Each line below is to be copied out exactly, and none may be omitted.

**Saved entries**.

== == ==

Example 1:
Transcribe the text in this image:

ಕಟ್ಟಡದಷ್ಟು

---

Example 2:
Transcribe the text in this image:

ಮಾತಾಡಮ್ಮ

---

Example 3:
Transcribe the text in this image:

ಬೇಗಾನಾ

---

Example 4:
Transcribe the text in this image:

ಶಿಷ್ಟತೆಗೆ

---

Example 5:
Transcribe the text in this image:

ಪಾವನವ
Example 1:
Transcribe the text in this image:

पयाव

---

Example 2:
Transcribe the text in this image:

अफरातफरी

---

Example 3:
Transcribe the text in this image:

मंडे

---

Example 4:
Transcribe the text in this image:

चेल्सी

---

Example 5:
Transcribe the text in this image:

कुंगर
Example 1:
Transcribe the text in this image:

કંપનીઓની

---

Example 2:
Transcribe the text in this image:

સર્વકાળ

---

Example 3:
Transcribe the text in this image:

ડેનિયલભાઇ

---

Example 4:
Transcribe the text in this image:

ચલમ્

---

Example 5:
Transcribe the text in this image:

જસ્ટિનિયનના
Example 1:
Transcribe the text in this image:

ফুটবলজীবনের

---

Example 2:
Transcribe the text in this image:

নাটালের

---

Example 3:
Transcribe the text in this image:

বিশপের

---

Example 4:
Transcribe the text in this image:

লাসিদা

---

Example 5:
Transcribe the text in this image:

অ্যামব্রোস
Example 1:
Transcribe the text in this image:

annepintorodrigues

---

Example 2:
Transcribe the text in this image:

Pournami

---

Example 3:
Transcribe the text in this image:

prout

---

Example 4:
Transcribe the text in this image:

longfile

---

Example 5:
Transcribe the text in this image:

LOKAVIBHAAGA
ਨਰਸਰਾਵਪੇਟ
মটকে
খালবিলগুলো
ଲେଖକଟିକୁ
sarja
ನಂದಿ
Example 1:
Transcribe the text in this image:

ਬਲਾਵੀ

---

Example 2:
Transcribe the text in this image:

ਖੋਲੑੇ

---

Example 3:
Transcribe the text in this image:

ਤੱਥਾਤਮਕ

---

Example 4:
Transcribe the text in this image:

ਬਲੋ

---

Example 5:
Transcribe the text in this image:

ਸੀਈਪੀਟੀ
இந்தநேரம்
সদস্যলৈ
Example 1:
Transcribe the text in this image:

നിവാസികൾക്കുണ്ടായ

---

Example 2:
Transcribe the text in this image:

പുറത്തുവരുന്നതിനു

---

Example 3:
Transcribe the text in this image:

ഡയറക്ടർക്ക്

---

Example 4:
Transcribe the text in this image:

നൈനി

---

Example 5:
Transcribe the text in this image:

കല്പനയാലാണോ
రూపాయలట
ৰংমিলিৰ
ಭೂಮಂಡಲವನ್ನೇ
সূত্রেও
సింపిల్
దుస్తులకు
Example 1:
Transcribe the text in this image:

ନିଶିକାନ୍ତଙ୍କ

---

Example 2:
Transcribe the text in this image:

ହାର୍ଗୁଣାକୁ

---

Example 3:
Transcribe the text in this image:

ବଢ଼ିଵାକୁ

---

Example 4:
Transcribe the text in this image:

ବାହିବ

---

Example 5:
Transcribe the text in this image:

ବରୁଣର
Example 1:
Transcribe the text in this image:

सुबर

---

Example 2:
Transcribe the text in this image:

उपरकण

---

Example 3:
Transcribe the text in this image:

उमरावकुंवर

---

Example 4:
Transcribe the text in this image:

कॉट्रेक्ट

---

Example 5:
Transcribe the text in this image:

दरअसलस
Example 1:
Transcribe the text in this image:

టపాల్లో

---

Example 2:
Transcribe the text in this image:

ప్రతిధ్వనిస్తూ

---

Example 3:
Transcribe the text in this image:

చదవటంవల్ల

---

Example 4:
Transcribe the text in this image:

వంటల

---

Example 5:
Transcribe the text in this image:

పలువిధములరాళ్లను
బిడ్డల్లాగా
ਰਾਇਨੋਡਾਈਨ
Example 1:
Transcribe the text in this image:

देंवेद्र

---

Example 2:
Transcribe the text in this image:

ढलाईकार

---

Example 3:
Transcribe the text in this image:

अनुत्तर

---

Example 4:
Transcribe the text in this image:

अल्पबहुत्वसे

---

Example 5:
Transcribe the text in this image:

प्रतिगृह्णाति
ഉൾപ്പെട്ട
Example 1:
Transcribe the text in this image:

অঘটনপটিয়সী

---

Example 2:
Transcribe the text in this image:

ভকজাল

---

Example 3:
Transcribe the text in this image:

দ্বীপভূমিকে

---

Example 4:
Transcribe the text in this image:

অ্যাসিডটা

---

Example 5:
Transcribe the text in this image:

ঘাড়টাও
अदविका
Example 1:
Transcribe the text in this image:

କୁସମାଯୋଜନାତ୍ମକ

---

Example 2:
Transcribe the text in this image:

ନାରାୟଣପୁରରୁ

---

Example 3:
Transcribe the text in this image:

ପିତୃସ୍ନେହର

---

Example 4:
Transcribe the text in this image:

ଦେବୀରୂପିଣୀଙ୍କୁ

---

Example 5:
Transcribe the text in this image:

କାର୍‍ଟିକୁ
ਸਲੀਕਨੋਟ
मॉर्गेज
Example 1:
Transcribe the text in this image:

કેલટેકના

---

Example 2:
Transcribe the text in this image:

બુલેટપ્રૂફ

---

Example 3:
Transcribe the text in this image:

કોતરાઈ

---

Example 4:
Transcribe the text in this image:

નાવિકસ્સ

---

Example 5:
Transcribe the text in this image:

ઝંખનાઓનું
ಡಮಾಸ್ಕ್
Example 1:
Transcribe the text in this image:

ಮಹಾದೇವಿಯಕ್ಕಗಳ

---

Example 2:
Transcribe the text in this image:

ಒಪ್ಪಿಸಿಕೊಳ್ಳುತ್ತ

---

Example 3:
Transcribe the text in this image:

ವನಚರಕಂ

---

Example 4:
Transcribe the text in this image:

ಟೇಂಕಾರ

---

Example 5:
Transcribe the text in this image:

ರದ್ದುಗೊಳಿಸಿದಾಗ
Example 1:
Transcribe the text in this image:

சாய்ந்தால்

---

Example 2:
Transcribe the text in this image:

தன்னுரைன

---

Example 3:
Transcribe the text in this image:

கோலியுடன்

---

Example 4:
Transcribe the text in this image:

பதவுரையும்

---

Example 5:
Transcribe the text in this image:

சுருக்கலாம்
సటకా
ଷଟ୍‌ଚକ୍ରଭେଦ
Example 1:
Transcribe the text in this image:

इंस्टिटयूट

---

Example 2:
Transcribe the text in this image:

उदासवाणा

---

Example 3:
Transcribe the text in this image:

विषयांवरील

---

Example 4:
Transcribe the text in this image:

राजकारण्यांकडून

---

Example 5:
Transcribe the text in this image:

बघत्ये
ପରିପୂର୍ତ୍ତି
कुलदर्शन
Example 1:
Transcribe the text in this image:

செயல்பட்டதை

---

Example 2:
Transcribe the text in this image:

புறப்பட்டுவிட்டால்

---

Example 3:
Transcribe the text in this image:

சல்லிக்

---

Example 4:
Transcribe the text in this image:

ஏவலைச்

== == ==

**Response to this exercise**.
Example 1:
Transcribe the text in this image:

ಕಟ್ಟಡದಷ್ಟು

---

Example 2:
Transcribe the text in this image:

ಮಾತಾಡಮ್ಮ

---

Example 3:
Transcribe the text in this image:

ಬೇಗಾನಾ

---

Example 4:
Transcribe the text in this image:

ಶಿಷ್ಟತೆಗೆ

---

Example 5:
Transcribe the text in this image:

ಪಾವನವ
Example 1:
Transcribe the text in this image:

पयाव

---

Example 2:
Transcribe the text in this image:

अफरातफरी

---

Example 3:
Transcribe the text in this image:

मंडे

---

Example 4:
Transcribe the text in this image:

चेल्सी

---

Example 5:
Transcribe the text in this image:

कुंगर
Example 1:
Transcribe the text in this image:

કંપનીઓની

---

Example 2:
Transcribe the text in this image:

સર્વકાળ

---

Example 3:
Transcribe the text in this image:

ડેનિયલભાઇ

---

Example 4:
Transcribe the text in this image:

ચલમ્

---

Example 5:
Transcribe the text in this image:

જસ્ટિનિયનના
Example 1:
Transcribe the text in this image:

ফুটবলজীবনের

---

Example 2:
Transcribe the text in this image:

নাটালের

---

Example 3:
Transcribe the text in this image:

বিশপের

---

Example 4:
Transcribe the text in this image:

লাসিদা

---

Example 5:
Transcribe the text in this image:

অ্যামব্রোস
Example 1:
Transcribe the text in this image:

annepintorodrigues

---

Example 2:
Transcribe the text in this image:

Pournami

---

Example 3:
Transcribe the text in this image:

prout

---

Example 4:
Transcribe the text in this image:

longfile

---

Example 5:
Transcribe the text in this image:

LOKAVIBHAAGA
ਨਰਸਰਾਵਪੇਟ
মটকে
খালবিলগুলো
ଲେଖକଟିକୁ
sarja
ನಂದಿ
Example 1:
Transcribe the text in this image:

ਬਲਾਵੀ

---

Example 2:
Transcribe the text in this image:

ਖੋਲੑੇ

---

Example 3:
Transcribe the text in this image:

ਤੱਥਾਤਮਕ

---

Example 4:
Transcribe the text in this image:

ਬਲੋ

---

Example 5:
Transcribe the text in this image:

ਸੀਈਪੀਟੀ
இந்தநேரம்
সদস্যলৈ
Example 1:
Transcribe the text in this image:

നിവാസികൾക്കുണ്ടായ

---

Example 2:
Transcribe the text in this image:

പുറത്തുവരുന്നതിനു

---

Example 3:
Transcribe the text in this image:

ഡയറക്ടർക്ക്

---

Example 4:
Transcribe the text in this image:

നൈനി

---

Example 5:
Transcribe the text in this image:

കല്പനയാലാണോ
రూపాయలట
ৰংমিলিৰ
ಭೂಮಂಡಲವನ್ನೇ
সূত্রেও
సింపిల్
దుస్తులకు
Example 1:
Transcribe the text in this image:

ନିଶିକାନ୍ତଙ୍କ

---

Example 2:
Transcribe the text in this image:

ହାର୍ଗୁଣାକୁ

---

Example 3:
Transcribe the text in this image:

ବଢ଼ିଵାକୁ

---

Example 4:
Transcribe the text in this image:

ବାହିବ

---

Example 5:
Transcribe the text in this image:

ବରୁଣର
Example 1:
Transcribe the text in this image:

सुबर

---

Example 2:
Transcribe the text in this image:

उपरकण

---

Example 3:
Transcribe the text in this image:

उमरावकुंवर

---

Example 4:
Transcribe the text in this image:

कॉट्रेक्ट

---

Example 5:
Transcribe the text in this image:

दरअसलस
Example 1:
Transcribe the text in this image:

టపాల్లో

---

Example 2:
Transcribe the text in this image:

ప్రతిధ్వనిస్తూ

---

Example 3:
Transcribe the text in this image:

చదవటంవల్ల

---

Example 4:
Transcribe the text in this image:

వంటల

---

Example 5:
Transcribe the text in this image:

పలువిధములరాళ్లను
బిడ్డల్లాగా
ਰਾਇਨੋਡਾਈਨ
Example 1:
Transcribe the text in this image:

देंवेद्र

---

Example 2:
Transcribe the text in this image:

ढलाईकार

---

Example 3:
Transcribe the text in this image:

अनुत्तर

---

Example 4:
Transcribe the text in this image:

अल्पबहुत्वसे

---

Example 5:
Transcribe the text in this image:

प्रतिगृह्णाति
ഉൾപ്പെട്ട
Example 1:
Transcribe the text in this image:

অঘটনপটিয়সী

---

Example 2:
Transcribe the text in this image:

ভকজাল

---

Example 3:
Transcribe the text in this image:

দ্বীপভূমিকে

---

Example 4:
Transcribe the text in this image:

অ্যাসিডটা

---

Example 5:
Transcribe the text in this image:

ঘাড়টাও
अदविका
Example 1:
Transcribe the text in this image:

କୁସମାଯୋଜନାତ୍ମକ

---

Example 2:
Transcribe the text in this image:

ନାରାୟଣପୁରରୁ

---

Example 3:
Transcribe the text in this image:

ପିତୃସ୍ନେହର

---

Example 4:
Transcribe the text in this image:

ଦେବୀରୂପିଣୀଙ୍କୁ

---

Example 5:
Transcribe the text in this image:

କାର୍‍ଟିକୁ
ਸਲੀਕਨੋਟ
मॉर्गेज
Example 1:
Transcribe the text in this image:

કેલટેકના

---

Example 2:
Transcribe the text in this image:

બુલેટપ્રૂફ

---

Example 3:
Transcribe the text in this image:

કોતરાઈ

---

Example 4:
Transcribe the text in this image:

નાવિકસ્સ

---

Example 5:
Transcribe the text in this image:

ઝંખનાઓનું
ಡಮಾಸ್ಕ್
Example 1:
Transcribe the text in this image:

ಮಹಾದೇವಿಯಕ್ಕಗಳ

---

Example 2:
Transcribe the text in this image:

ಒಪ್ಪಿಸಿಕೊಳ್ಳುತ್ತ

---

Example 3:
Transcribe the text in this image:

ವನಚರಕಂ

---

Example 4:
Transcribe the text in this image:

ಟೇಂಕಾರ

---

Example 5:
Transcribe the text in this image:

ರದ್ದುಗೊಳಿಸಿದಾಗ
Example 1:
Transcribe the text in this image:

சாய்ந்தால்

---

Example 2:
Transcribe the text in this image:

தன்னுரைன

---

Example 3:
Transcribe the text in this image:

கோலியுடன்

---

Example 4:
Transcribe the text in this image:

பதவுரையும்

---

Example 5:
Transcribe the text in this image:

சுருக்கலாம்
సటకా
ଷଟ୍‌ଚକ୍ରଭେଦ
Example 1:
Transcribe the text in this image:

इंस्टिटयूट

---

Example 2:
Transcribe the text in this image:

उदासवाणा

---

Example 3:
Transcribe the text in this image:

विषयांवरील

---

Example 4:
Transcribe the text in this image:

राजकारण्यांकडून

---

Example 5:
Transcribe the text in this image:

बघत्ये
ପରିପୂର୍ତ୍ତି
कुलदर्शन
Example 1:
Transcribe the text in this image:

செயல்பட்டதை

---

Example 2:
Transcribe the text in this image:

புறப்பட்டுவிட்டால்

---

Example 3:
Transcribe the text in this image:

சல்லிக்

---

Example 4:
Transcribe the text in this image:

ஏவலைச்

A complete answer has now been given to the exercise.